Sur le litige soumis par Mme B… :
5. Le 11 avril 2025, la CAF de Saône-et-Loire a notifié à Mme B… des paiements indus d’aide personnalisée au logement (APL) d’un montant de 872,93 au titre de la période allant d’avril à novembre 2023. Le 5 mai 2025, Mme B… a contesté le bien-fondé de ces indus d’APL. Par une décision du 23 septembre 2025, la directrice de la CAF a rejeté ce recours. Mme B… doit être regardée comme demandant au juge d’annuler cette décision en exerçant son office défini au point 3.
6. Dans ses écritures analysées, ci-dessus, dans les visas, la requérante doit être regardée comme invoquant sa bonne foi et la précarité de sa situation.
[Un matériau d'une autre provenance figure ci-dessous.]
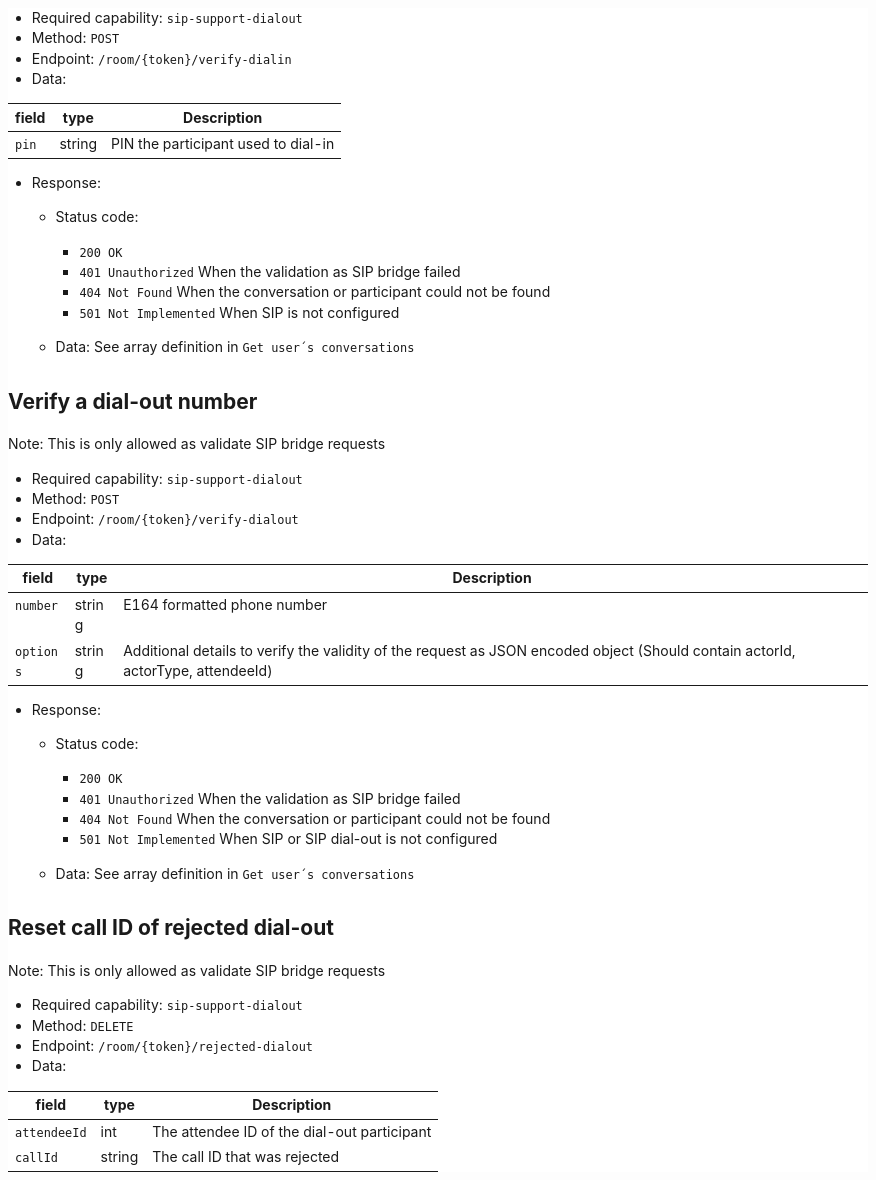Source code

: * Required capability: `sip-support-dialout`
* Method: `POST`
* Endpoint: `/room/{token}/verify-dialin`
* Data:

| field | type   | Description                         |
|-------|--------|-------------------------------------|
| `pin` | string | PIN the participant used to dial-in |

* Response:
    - Status code:
        + `200 OK`
        + `401 Unauthorized` When the validation as SIP bridge failed
        + `404 Not Found` When the conversation or participant could not be found
        + `501 Not Implemented` When SIP is not configured

    - Data: See array definition in `Get user´s conversations`

## Verify a dial-out number

Note: This is only allowed as validate SIP bridge requests

* Required capability: `sip-support-dialout`
* Method: `POST`
* Endpoint: `/room/{token}/verify-dialout`
* Data:

| field     | type   | Description                                                                                                                     |
|-----------|--------|---------------------------------------------------------------------------------------------------------------------------------|
| `number`  | string | E164 formatted phone number                                                                                                     |
| `options` | string | Additional details to verify the validity of the request as JSON encoded object (Should contain actorId, actorType, attendeeId) |

* Response:
    - Status code:
        + `200 OK`
        + `401 Unauthorized` When the validation as SIP bridge failed
        + `404 Not Found` When the conversation or participant could not be found
        + `501 Not Implemented` When SIP or SIP dial-out is not configured

    - Data: See array definition in `Get user´s conversations`

## Reset call ID of rejected dial-out

Note: This is only allowed as validate SIP bridge requests

* Required capability: `sip-support-dialout`
* Method: `DELETE`
* Endpoint: `/room/{token}/rejected-dialout`
* Data:

| field        | type   | Description                                 |
|--------------|--------|---------------------------------------------|
| `attendeeId` | int    | The attendee ID of the dial-out participant |
| `callId`     | string | The call ID that was rejected               |
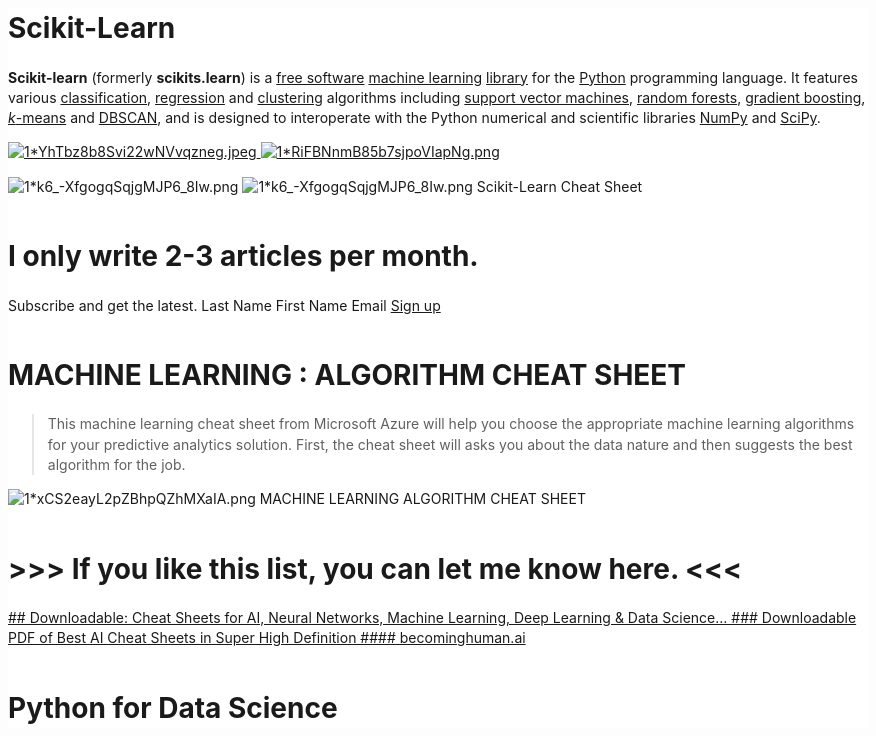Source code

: # Scikit-Learn

**Scikit-learn** (formerly **scikits.learn**) is a [free software](https://en.wikipedia.org/wiki/Free_software)  [machine learning](https://en.wikipedia.org/wiki/Machine_learning)  [library](https://en.wikipedia.org/wiki/Library_(computing)) for the [Python](https://en.wikipedia.org/wiki/Python_(programming_language)) programming language. It features various [classification](https://en.wikipedia.org/wiki/Statistical_classification), [regression](https://en.wikipedia.org/wiki/Regression_analysis) and [clustering](https://en.wikipedia.org/wiki/Cluster_analysis) algorithms including [support vector machines](https://en.wikipedia.org/wiki/Support_vector_machine), [random forests](https://en.wikipedia.org/wiki/Random_forests), [gradient boosting](https://en.wikipedia.org/wiki/Gradient_boosting), [*k*-means](https://en.wikipedia.org/wiki/K-means_clustering) and [DBSCAN](https://en.wikipedia.org/wiki/DBSCAN), and is designed to interoperate with the Python numerical and scientific libraries [NumPy](https://en.wikipedia.org/wiki/NumPy) and [SciPy](https://en.wikipedia.org/wiki/SciPy).

[  ![1*YhTbz8b8Svi22wNVvqzneg.jpeg](../_resources/3597a777464d35125fdc970c458fb704.png) ![1*RiFBNnmB85b7sjpoVIapNg.png](../_resources/686bec46c50ee746441e366b29635a2a.png)](https://becominghuman.ai/cheat-sheets-for-ai-neural-networks-machine-learning-deep-learning-big-data-science-pdf-f22dc900d2d7)

![1*k6_-XfgogqSqjgMJP6_8Iw.png](../_resources/92c91d589b62bf80ecf20d30acf92ce8.png)
![1*k6_-XfgogqSqjgMJP6_8Iw.png](../_resources/16b2d517c7eb35c3df466bc5b6acbe0f.png)
Scikit-Learn Cheat Sheet

# I only write 2-3 articles per month.

Subscribe and get the latest.
Last Name
First Name
 Email
[Sign up](#)

# MACHINE LEARNING : ALGORITHM CHEAT SHEET

> This machine learning cheat sheet from Microsoft Azure will help you choose the appropriate machine learning algorithms for your predictive analytics solution. First, the cheat sheet will asks you about the data nature and then suggests the best algorithm for the job.

![1*xCS2eayL2pZBhpQZhMXaIA.png](../_resources/c0d13cfdf590a790b2ba73cf2595fa95.png)
MACHINE LEARNING ALGORITHM CHEAT SHEET

# >>> If you like this list, you can let me know here. <<<

[ ## Downloadable: Cheat Sheets for AI, Neural Networks, Machine Learning, Deep Learning & Data Science…  ###  Downloadable PDF of Best AI Cheat Sheets in Super High Definition     ####  becominghuman.ai](https://becominghuman.ai/cheat-sheets-for-ai-neural-networks-machine-learning-deep-learning-big-data-science-pdf-f22dc900d2d7?source=post_page-----678c51b4b463----------------------)

# Python for Data Science
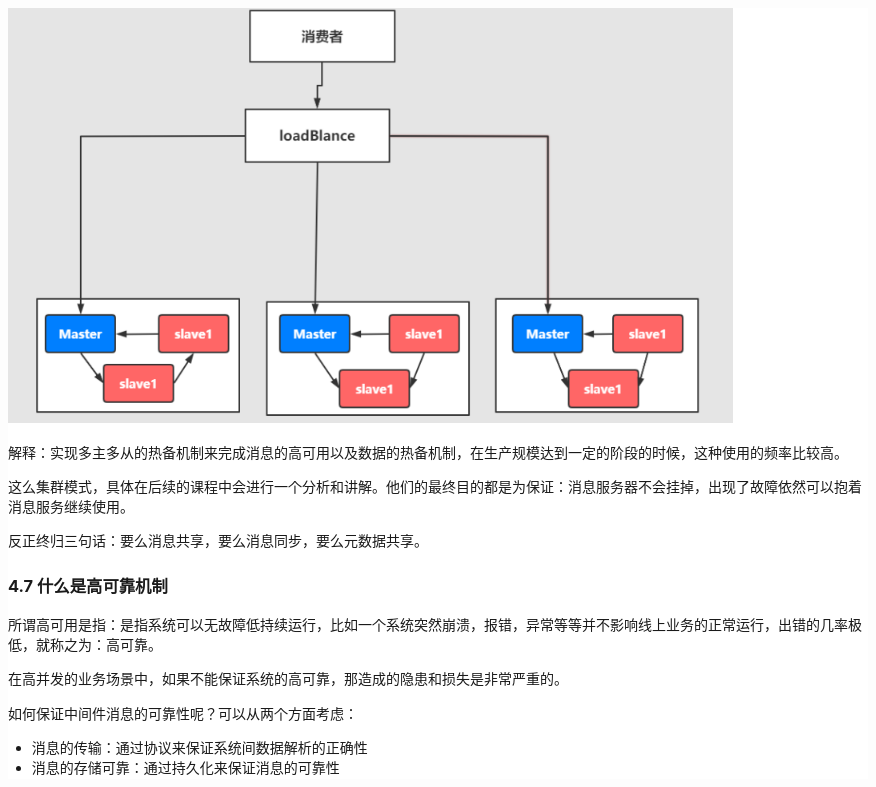 <img src="img/image-20220513145949287.png" alt="image-20220513145949287" style="zoom:80%;" />


解释：实现多主多从的热备机制来完成消息的高可用以及数据的热备机制，在生产规模达到一定的阶段的时候，这种使用的频率比较高。

这么集群模式，具体在后续的课程中会进行一个分析和讲解。他们的最终目的都是为保证：消息服务器不会挂掉，出现了故障依然可以抱着消息服务继续使用。

反正终归三句话：要么消息共享，要么消息同步，要么元数据共享。

### 4.7 什么是高可靠机制

所谓高可用是指：是指系统可以无故障低持续运行，比如一个系统突然崩溃，报错，异常等等并不影响线上业务的正常运行，出错的几率极低，就称之为：高可靠。

在高并发的业务场景中，如果不能保证系统的高可靠，那造成的隐患和损失是非常严重的。

如何保证中间件消息的可靠性呢？可以从两个方面考虑：

- 消息的传输：通过协议来保证系统间数据解析的正确性
- 消息的存储可靠：通过持久化来保证消息的可靠性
De tels moyens, qui ne sont d’ailleurs pas assortis de l’ensemble des précisions permettant d’en apprécier le bien-fondé, sont toutefois inopérants dans le cadre d’un litige portant, comme en l’espèce, sur la contestation du bien-fondé d’un indu d’aide sociale.
7. Il résulte de tout ce qui précède que la requête de Mme B… peut être rejetée en application du 7° de l’article R. 222-1 du code de justice administrative.
8. Il appartient seulement à l’intéressée, si elle s’y croit fondée, de présenter auprès de la CAF une demande de remise gracieuse de sa dette d’APL -conformément à ce qui est dit au point 4,- ou de demander à la CAF de mettre en œuvre des modalités de remboursement de sa dette supportable au regard de sa capacité contributive.
ORDONNE :
Article 1er : La requête de Mme B… est rejetée.
Article 2 : La présente ordonnance sera notifiée à Mme A… B….
Une copie de cette ordonnance sera transmise, pour information, à la caisse d’allocations familiales de Saône-et-Loire.
Fait à Dijon le 6 janvier 2026.
Le président de la 3ème chambre,
L. Boissy
La République mande et ordonne au ministre de la ville et du logement, en ce qui le concerne, ou à tous commissaires de justice à ce requis, en ce qui concerne les voies de droit commun contre les parties privées, de pourvoir à l’exécution de la présente décision.